Almost six months ago now I packed up my guitar, my $20 mini TV, a handful of clothes and my favorite books and movies into my hubcapless silver Toyota Corolla and headed out west. It wasn’t my first adventure into the unknown, but it was perhaps one of the biggest of such life events. I was moving away from my the state I grew up in, not to mention my family and friends.
However, while I was leaving so much good behind I also felt like it was a great opportunity for me to leave behind some negatives as well. The first on that list of things that I just didn’t have room for in my small car were my fears. I have always tried to keep a positive attitude and move forward with things I believe in, but as is true for most of us, I have found nagging little voices at times telling me that I couldn’t succeed, that I wasn’t good enough, that I would let people down.
So, why the move? I came to California to work for The Mouse, commonly known as Disney. It’s a slight variation on working for The Man. I was excited to experience new things, new challenges and dive back into corporate world for the first time in 6 years. At the same time, I recalled some of the things that I didn’t like about the 9-5 and was a bit apprehensive. That said, I was dedicated to seeing out my 6 month contract doing SEO for Walt Disney Parks & Resorts and some Disney owned ABC local television stations. “Heck, and even if it’s just the 6 months,” I thought to myself, “it’ll be one great ride.”

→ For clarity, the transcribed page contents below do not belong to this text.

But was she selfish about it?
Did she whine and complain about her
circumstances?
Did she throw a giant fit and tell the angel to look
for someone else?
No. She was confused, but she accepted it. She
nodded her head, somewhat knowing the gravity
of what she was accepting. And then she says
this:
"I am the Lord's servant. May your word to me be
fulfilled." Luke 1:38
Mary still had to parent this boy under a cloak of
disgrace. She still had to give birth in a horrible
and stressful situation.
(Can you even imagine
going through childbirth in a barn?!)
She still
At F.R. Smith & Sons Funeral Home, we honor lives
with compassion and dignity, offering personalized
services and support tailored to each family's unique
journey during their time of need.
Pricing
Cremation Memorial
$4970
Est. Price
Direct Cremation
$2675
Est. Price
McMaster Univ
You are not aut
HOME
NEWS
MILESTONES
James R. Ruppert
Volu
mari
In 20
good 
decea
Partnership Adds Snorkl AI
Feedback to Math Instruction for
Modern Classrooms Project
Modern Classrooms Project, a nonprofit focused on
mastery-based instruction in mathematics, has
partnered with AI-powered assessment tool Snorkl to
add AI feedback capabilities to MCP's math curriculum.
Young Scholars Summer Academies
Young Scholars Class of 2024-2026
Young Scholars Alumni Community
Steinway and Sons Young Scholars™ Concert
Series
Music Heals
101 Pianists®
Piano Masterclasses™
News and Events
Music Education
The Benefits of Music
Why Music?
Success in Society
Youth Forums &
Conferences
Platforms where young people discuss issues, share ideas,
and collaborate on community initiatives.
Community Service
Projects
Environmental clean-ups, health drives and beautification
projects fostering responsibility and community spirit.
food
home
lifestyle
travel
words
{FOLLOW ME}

So fast forward 6 months. I’m now just 3 weeks away from my contract due date and begin to inquire about renewing my contract. I share my interest in continuing on and point out that I’ve gotten to know much better how all the disjointed pieces work together and how to respond to the conflicting priorities and last minute requests. Ideally I would have known already if I was going to stay, but I didn’t and I wanted to know if I would need to look for another job or if I could fly again on some other projects that I’ve been forestalling because I had an itching to let someone else call the shots for a bit. So, finally on last Wednesday, a routine 1 on 1 with my manager turned into the certainty I was looking for:
“We are not going to renew your contract.”

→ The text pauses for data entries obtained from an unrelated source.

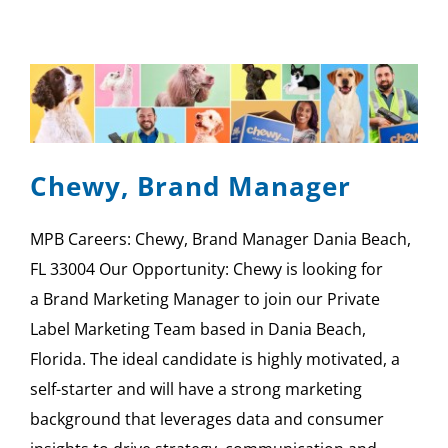
Chewy, Brand Manager
MPB Careers: Chewy, Brand Manager Dania Beach,
FL 33004 Our Opportunity: Chewy is looking for
a Brand Marketing Manager to join our Private
Label Marketing Team based in Dania Beach,
Florida. The ideal candidate is highly motivated, a
self-starter and will have a strong marketing
background that leverages data and consumer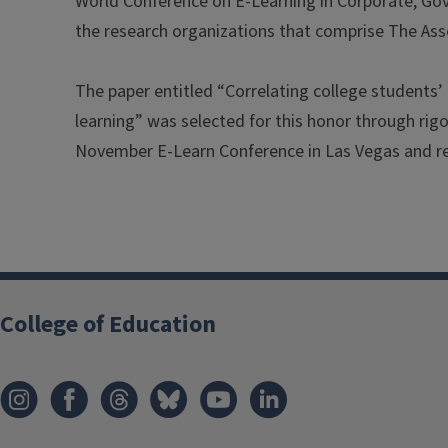
World Conference on E-Learning in Corporate, Gov
the research organizations that comprise The As
The paper entitled “Correlating college students’ 
learning” was selected for this honor through rig
November E-Learn Conference in Las Vegas and re
College of Education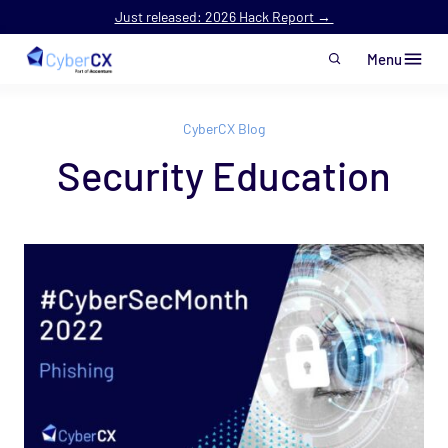
Just released: 2026 Hack Report →
Menu
Skip to main content
CyberCX Blog
Security Education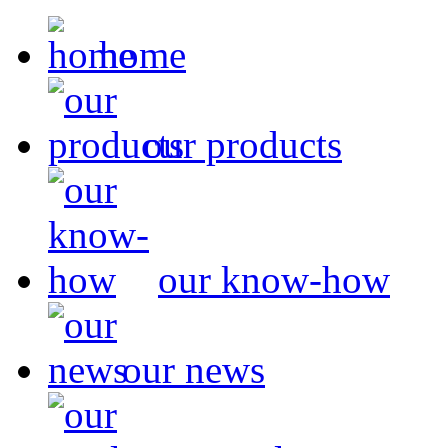
home
our products
our know-how
our news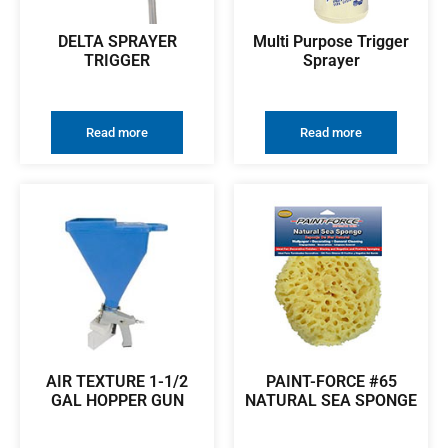
DELTA SPRAYER
Multi Purpose Trigger
TRIGGER
Sprayer
Read more
Read more
AIR TEXTURE 1-1/2
PAINT-FORCE #65
GAL HOPPER GUN
NATURAL SEA SPONGE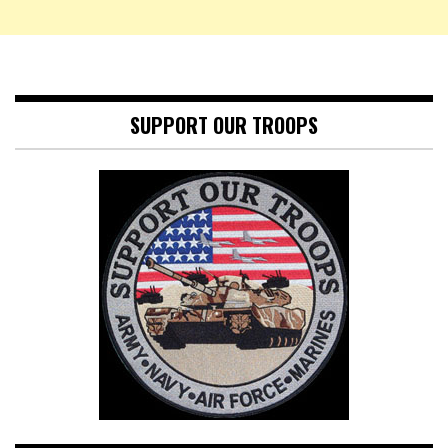
SUPPORT OUR TROOPS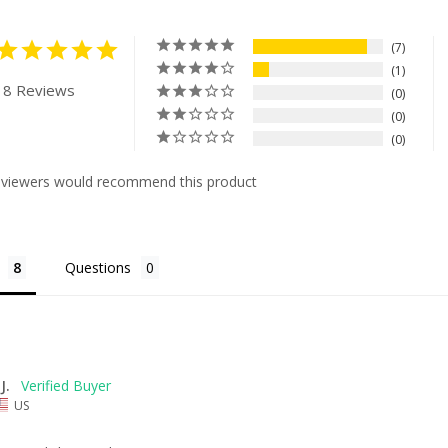
7
1
 8 Reviews
0
0
0
eviewers would recommend this product
Questions
J.
US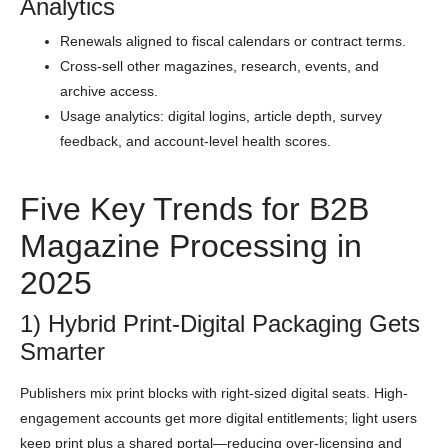
Analytics
Renewals aligned to fiscal calendars or contract terms.
Cross-sell other magazines, research, events, and
archive access.
Usage analytics: digital logins, article depth, survey
feedback, and account-level health scores.
Five Key Trends for B2B
Magazine Processing in
2025
1) Hybrid Print-Digital Packaging Gets
Smarter
Publishers mix print blocks with right-sized digital seats. High-
engagement accounts get more digital entitlements; light users
keep print plus a shared portal—reducing over-licensing and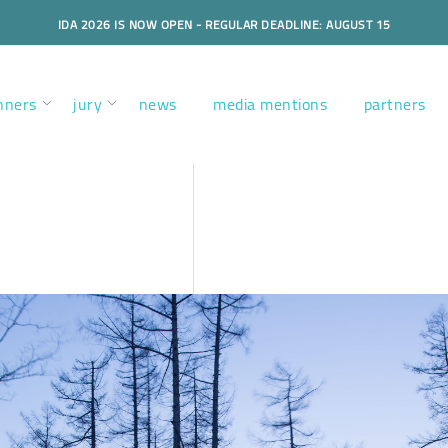
IDA 2026 IS NOW OPEN - REGULAR DEADLINE: AUGUST 15
nners
jury
news
media mentions
partners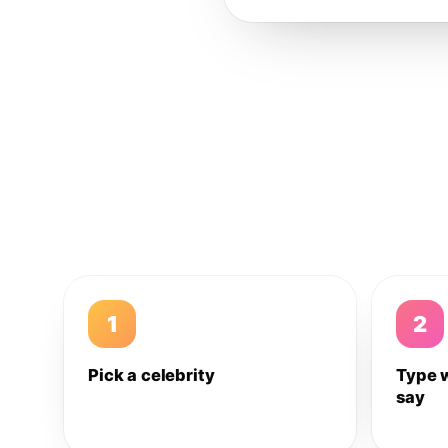
1
2
Pick a celebrity
Type 
say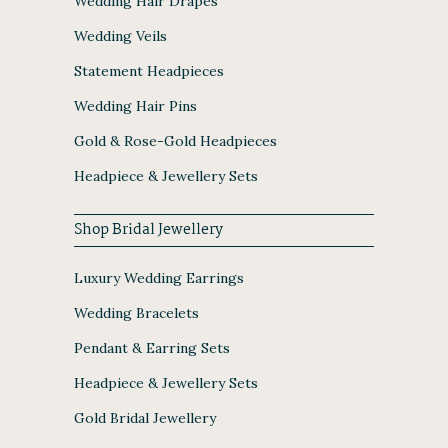
Wedding Hair Drapes
Wedding Veils
Statement Headpieces
Wedding Hair Pins
Gold & Rose-Gold Headpieces
Headpiece & Jewellery Sets
Shop Bridal Jewellery
Luxury Wedding Earrings
Wedding Bracelets
Pendant & Earring Sets
Headpiece & Jewellery Sets
Gold Bridal Jewellery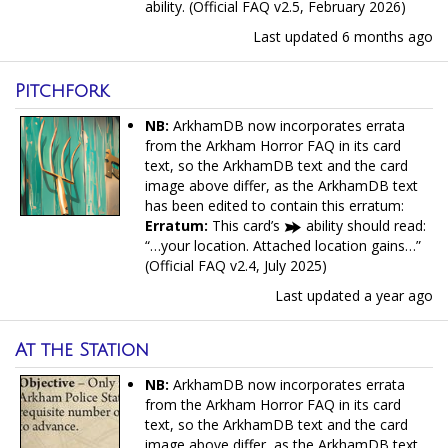
ability. (Official FAQ v2.5, February 2026)
Last updated
6 months ago
Pitchfork
NB:
ArkhamDB now incorporates errata
from the Arkham Horror FAQ in its card
text, so the ArkhamDB text and the card
image above differ, as the ArkhamDB text
has been edited to contain this erratum:
Erratum:
This card’s
ability should read:
“…your location. Attached location gains…”
(Official FAQ v2.4, July 2025)
Last updated
a year ago
At the Station
NB:
ArkhamDB now incorporates errata
from the Arkham Horror FAQ in its card
text, so the ArkhamDB text and the card
image above differ, as the ArkhamDB text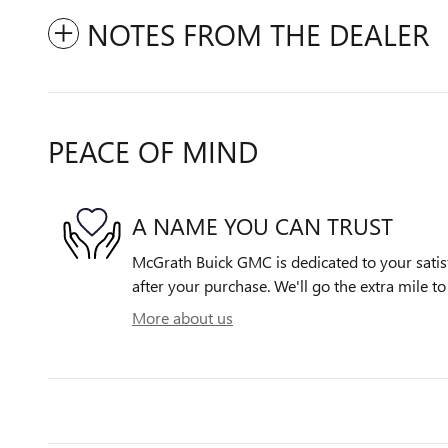
NOTES FROM THE DEALER
PEACE OF MIND
A NAME YOU CAN TRUST
McGrath Buick GMC is dedicated to your satisf
after your purchase. We'll go the extra mile to
More about us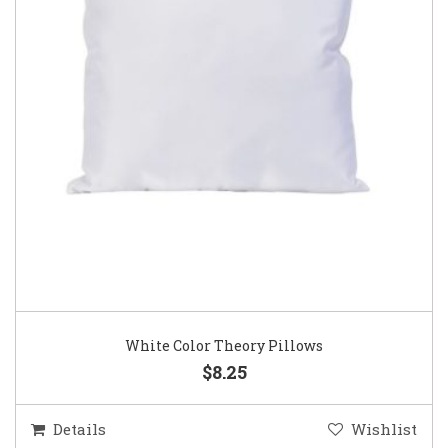
White Color Theory Pillows
$8.25
Details
Wishlist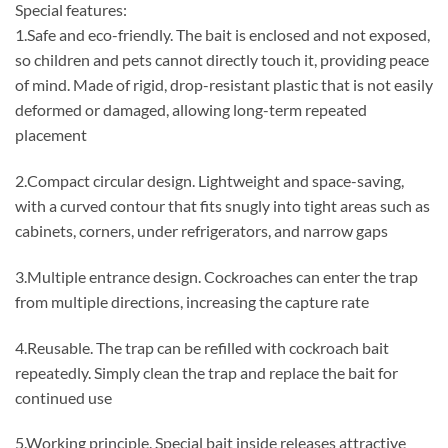
Special features:
1.Safe and eco-friendly. The bait is enclosed and not exposed,
so children and pets cannot directly touch it, providing peace
of mind. Made of rigid, drop-resistant plastic that is not easily
deformed or damaged, allowing long-term repeated
placement
2.Compact circular design. Lightweight and space-saving,
with a curved contour that fits snugly into tight areas such as
cabinets, corners, under refrigerators, and narrow gaps
3.Multiple entrance design. Cockroaches can enter the trap
from multiple directions, increasing the capture rate
4.Reusable. The trap can be refilled with cockroach bait
repeatedly. Simply clean the trap and replace the bait for
continued use
5.Working principle. Special bait inside releases attractive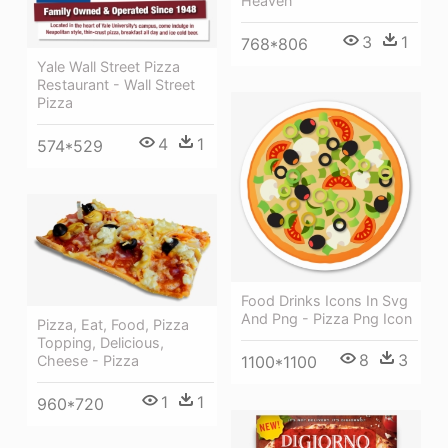
Heaven
3
1
768*806
Yale Wall Street Pizza
Restaurant - Wall Street
Pizza
4
1
574*529
Food Drinks Icons In Svg
And Png - Pizza Png Icon
Pizza, Eat, Food, Pizza
Topping, Delicious,
8
3
Cheese - Pizza
1100*1100
1
1
960*720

The gist of the decision was based on the fact that my skill set is based in in-depth analyzing, strategy and big picture stuff. The position that mirrored my first internet marketing job 8 years ago was one that needed a worker bee and not a dreamer bee. I’m sure there are places in Disney for dreamers, but as it turns out, it’s may not be in the role for which I was hired.
Honestly, I was a little surprised based on the progress I was making. I was planning on staying another 6 months at least, but as we talked I realized that there were some things missing that I feel are pretty important to me. However, accompanying my surprise was a sense of giddy little excitement. I am thoroughly excited to use my time at Disney as a stepping stone to reach higher for my goals and it looks like I’ll have some time really soon to do so.

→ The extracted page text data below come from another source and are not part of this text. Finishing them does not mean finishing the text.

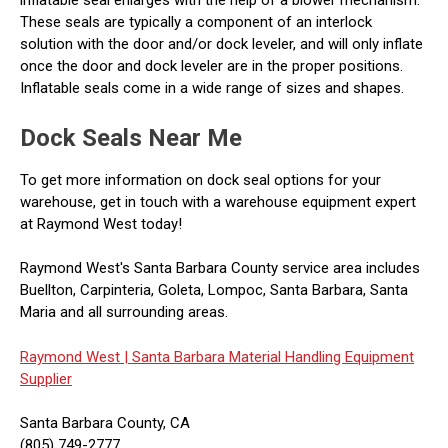
These seals are typically a component of an interlock
solution with the door and/or dock leveler, and will only inflate
once the door and dock leveler are in the proper positions.
Inflatable seals come in a wide range of sizes and shapes.
Dock Seals Near Me
To get more information on dock seal options for your
warehouse, get in touch with a warehouse equipment expert
at Raymond West today!
Raymond West's Santa Barbara County service area includes
Buellton, Carpinteria, Goleta, Lompoc, Santa Barbara, Santa
Maria and all surrounding areas.
Raymond West |
Santa Barbara Material Handling Equipment
Supplier
Santa Barbara County, CA
(805) 749-2777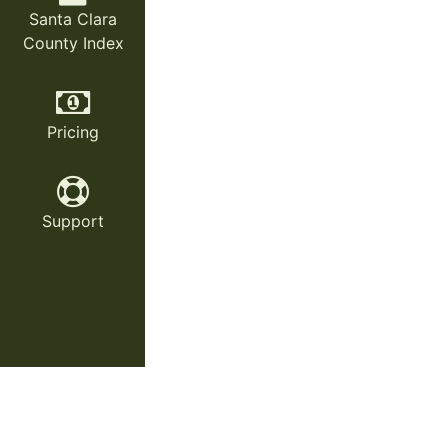
Santa Clara
County Index
Pricing
Support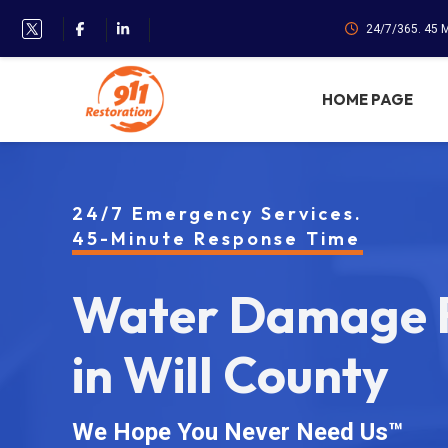
24/7/365. 45 
HOME PAGE
24/7 Emergency Services.
45-Minute Response Time
Water Damage R
in Will County
We Hope You Never Need Us™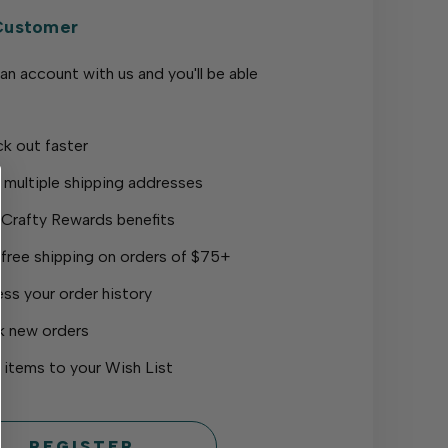
Customer
an account with us and you'll be able
k out faster
 multiple shipping addresses
 Crafty Rewards benefits
 free shipping on orders of $75+
ss your order history
k new orders
 items to your Wish List
REGISTER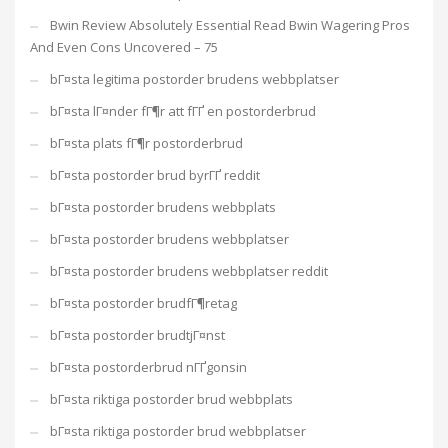
Bwin Review Absolutely Essential Read Bwin Wagering Pros
And Even Cons Uncovered – 75
bГ¤sta legitima postorder brudens webbplatser
bГ¤sta lГ¤nder fГ¶r att fГҐ en postorderbrud
bГ¤sta plats fГ¶r postorderbrud
bГ¤sta postorder brud byrГҐ reddit
bГ¤sta postorder brudens webbplats
bГ¤sta postorder brudens webbplatser
bГ¤sta postorder brudens webbplatser reddit
bГ¤sta postorder brudfГ¶retag
bГ¤sta postorder brudtjГ¤nst
bГ¤sta postorderbrud nГҐgonsin
bГ¤sta riktiga postorder brud webbplats
bГ¤sta riktiga postorder brud webbplatser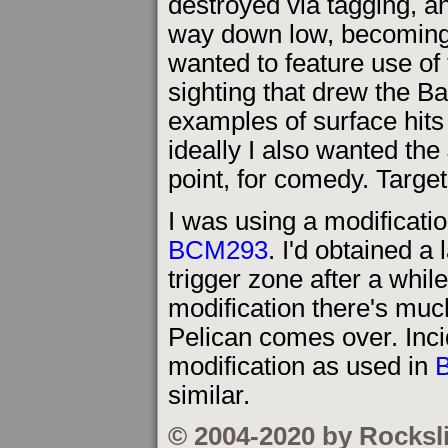
destroyed via tagging, a
way down low, becoming a
wanted to feature use of t
sighting that drew the Ba
examples of surface hits
ideally I also wanted the
point, for comedy. Targe
I was using a modificati
BCM293
. I'd obtained a
trigger zone after a whil
modification there's much
Pelican comes over. Incid
modification as used in
similar.
© 2004-2020 by Rocksl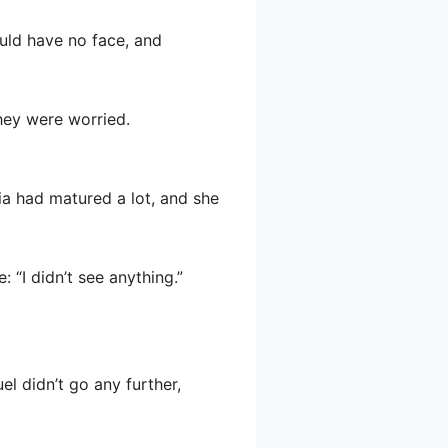
ould have no face, and
they were worried.
hia had matured a lot, and she
 “I didn’t see anything.”
uel didn’t go any further,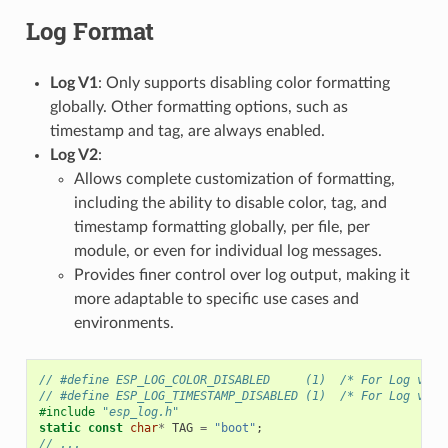
Log Format
Log V1
: Only supports disabling color formatting
globally. Other formatting options, such as
timestamp and tag, are always enabled.
Log V2
:
Allows complete customization of formatting,
including the ability to disable color, tag, and
timestamp formatting globally, per file, per
module, or even for individual log messages.
Provides finer control over log output, making it
more adaptable to specific use cases and
environments.
// #define ESP_LOG_COLOR_DISABLED     (1)  /* For Log v2 o
// #define ESP_LOG_TIMESTAMP_DISABLED (1)  /* For Log v2 o
#include
"esp_log.h"
static
const
char
*
TAG
=
"boot"
;
// ...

So, there ya have it. I’m done with Disney. And here comes my future!
Speaking of my future. Here are some things that are likely to be in it. About 2 weeks after moving here I met and shortly thereafter started to date a gorgeous, fun and awesome yoga teacher. We’ve been to some great places including Kings Canyon & Sequoya National Forests. We’ve danced, done yoga, gotten lost running, watched humming birds, gotten sand in our toes at the beach, biked along the coast and so much more. I’m truly grateful for her and all the growth we’ve experienced together.
Lastly, I’ve also been working on my book, Eyes to See: How Gratitude Can Transform Your Life Today and posting to The Gratitude Wall on Facebook. It’s been really good to have a practice of gratitude in my life. It has really enriched it and taken me further than I would have gone otherwise. Who knows, I may just take a trip up the California coast, stay in campgrounds and write. We’ll see.